Redfish by Chef Adrianne9610 Old Cutler Rd., Coral Gables
Red Fish Grill in Matheson Hammock Park was known far and wide as a gorgeous location for date nights, anniversaries, and birthdays. The waterfront restaurant sustained extensive damage to its coral structure during Hurricane Irma in 2017 and remained shuttered until recently. Chef Adrianne Calvo is at the helm of the resurrected Redfish, offering creative dishes such as a Beaujolais-poached pear salad made with arugula, goat cheese, crisped prosciutto, and pistachios ($16); and ahi tuna sashimi with crisped shaved Brussels sprouts and pear, topped with ponzu aioli, soy, and truffle ($17). Other dishes include cobia ceviche ($18) and herb-stuffed branzino flavored with lemon and garlic ($40). Don't wait until your anniversary to check out this stunner of a restaurant.

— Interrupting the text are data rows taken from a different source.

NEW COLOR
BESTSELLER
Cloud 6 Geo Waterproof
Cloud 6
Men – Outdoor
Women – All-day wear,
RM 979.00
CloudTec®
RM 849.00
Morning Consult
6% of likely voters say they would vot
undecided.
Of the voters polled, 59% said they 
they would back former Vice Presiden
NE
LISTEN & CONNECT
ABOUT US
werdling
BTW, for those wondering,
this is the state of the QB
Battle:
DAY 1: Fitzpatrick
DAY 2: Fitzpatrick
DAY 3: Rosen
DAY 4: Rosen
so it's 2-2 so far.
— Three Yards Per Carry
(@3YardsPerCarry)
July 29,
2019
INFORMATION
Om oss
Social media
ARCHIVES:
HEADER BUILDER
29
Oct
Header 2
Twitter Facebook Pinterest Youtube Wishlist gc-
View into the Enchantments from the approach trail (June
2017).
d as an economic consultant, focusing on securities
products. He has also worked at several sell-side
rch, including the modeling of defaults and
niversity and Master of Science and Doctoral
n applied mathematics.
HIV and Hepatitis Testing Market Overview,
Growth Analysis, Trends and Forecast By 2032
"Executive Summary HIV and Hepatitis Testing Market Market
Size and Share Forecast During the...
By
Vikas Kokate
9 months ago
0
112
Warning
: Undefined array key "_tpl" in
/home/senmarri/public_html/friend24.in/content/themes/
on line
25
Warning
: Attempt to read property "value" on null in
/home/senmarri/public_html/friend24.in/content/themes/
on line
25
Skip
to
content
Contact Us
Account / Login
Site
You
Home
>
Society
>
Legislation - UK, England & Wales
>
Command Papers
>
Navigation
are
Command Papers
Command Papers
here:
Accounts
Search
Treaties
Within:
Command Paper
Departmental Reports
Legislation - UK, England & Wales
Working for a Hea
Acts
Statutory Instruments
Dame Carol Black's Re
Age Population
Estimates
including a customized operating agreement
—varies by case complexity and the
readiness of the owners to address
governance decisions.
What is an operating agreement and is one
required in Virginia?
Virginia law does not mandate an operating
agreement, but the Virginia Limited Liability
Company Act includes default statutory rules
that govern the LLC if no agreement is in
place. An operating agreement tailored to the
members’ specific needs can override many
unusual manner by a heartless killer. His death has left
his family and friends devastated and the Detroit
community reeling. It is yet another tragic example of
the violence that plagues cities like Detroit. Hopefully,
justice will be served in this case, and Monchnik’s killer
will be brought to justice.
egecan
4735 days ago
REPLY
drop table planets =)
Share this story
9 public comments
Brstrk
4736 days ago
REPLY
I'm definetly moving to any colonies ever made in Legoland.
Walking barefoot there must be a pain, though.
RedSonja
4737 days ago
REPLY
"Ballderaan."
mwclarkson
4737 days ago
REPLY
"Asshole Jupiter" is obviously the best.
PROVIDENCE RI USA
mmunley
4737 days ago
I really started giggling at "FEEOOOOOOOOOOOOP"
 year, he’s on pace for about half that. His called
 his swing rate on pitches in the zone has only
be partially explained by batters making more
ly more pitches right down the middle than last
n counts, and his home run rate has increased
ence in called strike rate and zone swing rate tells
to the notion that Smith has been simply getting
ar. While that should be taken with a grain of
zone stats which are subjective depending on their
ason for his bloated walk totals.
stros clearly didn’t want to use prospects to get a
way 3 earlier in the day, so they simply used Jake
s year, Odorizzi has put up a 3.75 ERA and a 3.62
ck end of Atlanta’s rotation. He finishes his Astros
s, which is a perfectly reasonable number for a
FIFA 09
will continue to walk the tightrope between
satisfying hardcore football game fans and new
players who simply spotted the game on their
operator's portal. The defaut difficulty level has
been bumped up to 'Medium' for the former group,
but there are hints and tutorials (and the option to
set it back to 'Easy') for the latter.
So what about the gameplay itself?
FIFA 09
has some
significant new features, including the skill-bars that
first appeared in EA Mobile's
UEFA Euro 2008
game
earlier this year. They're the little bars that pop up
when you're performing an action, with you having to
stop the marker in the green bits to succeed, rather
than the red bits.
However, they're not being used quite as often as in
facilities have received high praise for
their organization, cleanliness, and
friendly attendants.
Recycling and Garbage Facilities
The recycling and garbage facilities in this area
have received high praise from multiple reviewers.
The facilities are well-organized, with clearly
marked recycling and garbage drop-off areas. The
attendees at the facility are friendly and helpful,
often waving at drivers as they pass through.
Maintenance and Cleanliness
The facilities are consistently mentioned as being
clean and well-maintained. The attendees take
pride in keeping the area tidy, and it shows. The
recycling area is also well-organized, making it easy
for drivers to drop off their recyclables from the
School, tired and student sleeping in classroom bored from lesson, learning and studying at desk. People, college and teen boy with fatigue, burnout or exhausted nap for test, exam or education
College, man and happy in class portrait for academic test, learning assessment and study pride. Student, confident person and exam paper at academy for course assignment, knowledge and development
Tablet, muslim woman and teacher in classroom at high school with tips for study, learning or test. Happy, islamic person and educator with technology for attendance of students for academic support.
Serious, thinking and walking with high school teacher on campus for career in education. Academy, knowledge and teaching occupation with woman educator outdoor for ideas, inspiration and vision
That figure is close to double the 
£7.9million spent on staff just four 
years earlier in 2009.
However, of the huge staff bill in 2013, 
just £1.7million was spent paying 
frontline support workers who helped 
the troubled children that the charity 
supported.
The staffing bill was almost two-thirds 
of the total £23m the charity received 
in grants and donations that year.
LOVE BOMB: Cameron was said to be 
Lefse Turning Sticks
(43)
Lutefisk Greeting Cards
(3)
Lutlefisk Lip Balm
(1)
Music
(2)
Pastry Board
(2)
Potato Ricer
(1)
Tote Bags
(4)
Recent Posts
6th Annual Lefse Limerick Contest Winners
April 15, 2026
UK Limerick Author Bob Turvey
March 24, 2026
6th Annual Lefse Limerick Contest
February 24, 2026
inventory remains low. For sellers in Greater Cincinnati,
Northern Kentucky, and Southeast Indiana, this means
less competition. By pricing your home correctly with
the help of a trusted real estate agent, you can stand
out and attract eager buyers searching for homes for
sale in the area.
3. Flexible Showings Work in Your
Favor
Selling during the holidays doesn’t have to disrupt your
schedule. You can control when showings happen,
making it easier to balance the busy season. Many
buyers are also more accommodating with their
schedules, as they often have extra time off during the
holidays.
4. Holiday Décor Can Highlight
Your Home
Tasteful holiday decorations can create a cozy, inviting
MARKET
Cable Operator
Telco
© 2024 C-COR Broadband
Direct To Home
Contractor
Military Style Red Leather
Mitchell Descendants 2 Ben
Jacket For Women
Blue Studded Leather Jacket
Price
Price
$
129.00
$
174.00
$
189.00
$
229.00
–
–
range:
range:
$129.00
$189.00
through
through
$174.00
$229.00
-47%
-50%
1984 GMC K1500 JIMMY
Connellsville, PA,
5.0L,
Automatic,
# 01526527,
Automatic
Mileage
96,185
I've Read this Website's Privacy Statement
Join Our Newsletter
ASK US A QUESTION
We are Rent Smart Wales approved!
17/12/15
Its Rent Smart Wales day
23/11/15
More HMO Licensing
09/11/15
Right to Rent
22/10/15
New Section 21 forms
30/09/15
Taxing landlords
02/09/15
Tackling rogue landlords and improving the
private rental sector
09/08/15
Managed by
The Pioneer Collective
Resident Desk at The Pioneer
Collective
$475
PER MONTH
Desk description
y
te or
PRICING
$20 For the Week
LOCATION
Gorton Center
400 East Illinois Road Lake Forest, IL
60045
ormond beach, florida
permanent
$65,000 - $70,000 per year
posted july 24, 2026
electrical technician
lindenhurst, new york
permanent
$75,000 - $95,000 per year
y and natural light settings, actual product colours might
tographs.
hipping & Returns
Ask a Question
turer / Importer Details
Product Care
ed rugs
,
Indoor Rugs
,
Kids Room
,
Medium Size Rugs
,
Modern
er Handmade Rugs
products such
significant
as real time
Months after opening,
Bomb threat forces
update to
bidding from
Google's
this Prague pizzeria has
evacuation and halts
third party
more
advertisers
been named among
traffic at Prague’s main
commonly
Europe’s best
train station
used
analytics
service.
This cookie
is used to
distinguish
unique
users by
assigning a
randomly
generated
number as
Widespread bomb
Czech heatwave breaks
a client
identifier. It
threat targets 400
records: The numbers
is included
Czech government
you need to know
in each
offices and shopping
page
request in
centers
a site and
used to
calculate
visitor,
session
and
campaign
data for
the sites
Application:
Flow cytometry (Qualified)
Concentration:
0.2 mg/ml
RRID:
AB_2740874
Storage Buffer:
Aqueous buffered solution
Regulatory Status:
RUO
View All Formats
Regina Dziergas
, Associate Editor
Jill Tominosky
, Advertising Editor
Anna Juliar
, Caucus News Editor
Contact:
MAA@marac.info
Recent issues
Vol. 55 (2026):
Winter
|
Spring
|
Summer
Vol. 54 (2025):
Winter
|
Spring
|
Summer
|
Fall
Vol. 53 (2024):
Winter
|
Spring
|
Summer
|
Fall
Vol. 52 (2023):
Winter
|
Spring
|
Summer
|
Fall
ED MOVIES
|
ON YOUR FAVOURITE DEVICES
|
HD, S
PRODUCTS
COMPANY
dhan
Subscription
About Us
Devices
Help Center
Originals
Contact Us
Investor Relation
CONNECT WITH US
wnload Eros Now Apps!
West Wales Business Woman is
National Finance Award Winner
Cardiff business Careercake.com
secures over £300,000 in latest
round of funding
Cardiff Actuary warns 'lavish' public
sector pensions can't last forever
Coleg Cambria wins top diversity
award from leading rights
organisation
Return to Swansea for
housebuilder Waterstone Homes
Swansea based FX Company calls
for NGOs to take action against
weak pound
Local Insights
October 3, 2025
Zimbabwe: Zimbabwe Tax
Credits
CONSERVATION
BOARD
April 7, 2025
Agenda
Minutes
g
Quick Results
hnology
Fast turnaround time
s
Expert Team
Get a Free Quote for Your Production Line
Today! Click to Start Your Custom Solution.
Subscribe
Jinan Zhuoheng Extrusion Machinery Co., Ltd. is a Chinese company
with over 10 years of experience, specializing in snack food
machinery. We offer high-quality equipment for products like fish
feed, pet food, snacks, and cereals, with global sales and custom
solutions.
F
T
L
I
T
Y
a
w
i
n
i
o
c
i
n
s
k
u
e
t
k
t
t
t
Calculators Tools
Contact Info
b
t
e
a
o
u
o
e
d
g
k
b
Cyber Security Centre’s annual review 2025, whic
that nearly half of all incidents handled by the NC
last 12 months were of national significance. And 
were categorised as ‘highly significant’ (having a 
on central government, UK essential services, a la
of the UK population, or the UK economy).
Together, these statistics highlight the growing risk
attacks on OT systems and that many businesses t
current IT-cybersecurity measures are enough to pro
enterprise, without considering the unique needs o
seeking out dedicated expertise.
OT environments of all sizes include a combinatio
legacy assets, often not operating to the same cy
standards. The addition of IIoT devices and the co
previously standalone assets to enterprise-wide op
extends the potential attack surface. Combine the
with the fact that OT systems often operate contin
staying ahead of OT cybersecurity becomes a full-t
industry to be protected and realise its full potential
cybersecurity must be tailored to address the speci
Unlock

Sistrunk Marketplace & Brewery115 NW Sixth St., Fort Lauderdale
Miami has its share of food halls, but you have to travel to Fort Lauderdale to find one that houses its own brewery and distillery. Sistrunk Marketplace is a massive 24,000-square-foot space filled with anything you could want to eat or drink under one roof, including coffee by Bronte Café and food by Empanada Bodega, Chop Shoppe Meat Provisions, Needa' Pita, HotLime Craft Tacos and Ceviche, Heavenly Raw vegan, Fuoco Roman Pizza, Nellie, and Country Kitchen. Wash down your food with a beer from in-house Khoffner Brewery or a cocktail made with vodka distilled on-site by Shady Distillery.
Society BBQ3450 Buena Vista Ave., Miami
At Society BBQ, chef Richard Hales departs from his Asian-inspired cuisines and taps into his barbecue cravings. This restaurant, located at the Citadel food hall, offers brisket burnt ends ($15), pulled chicken ($9), and ribs. The lovingly smoked meats are available as platters or in sandwiches. (Hales even offers vegan burnt ends for non-carnivores.) In the event your aunt in Topeka would prefer brisket to flowers on her birthday, bear in mind that Society BBQ will ship its meats nationwide.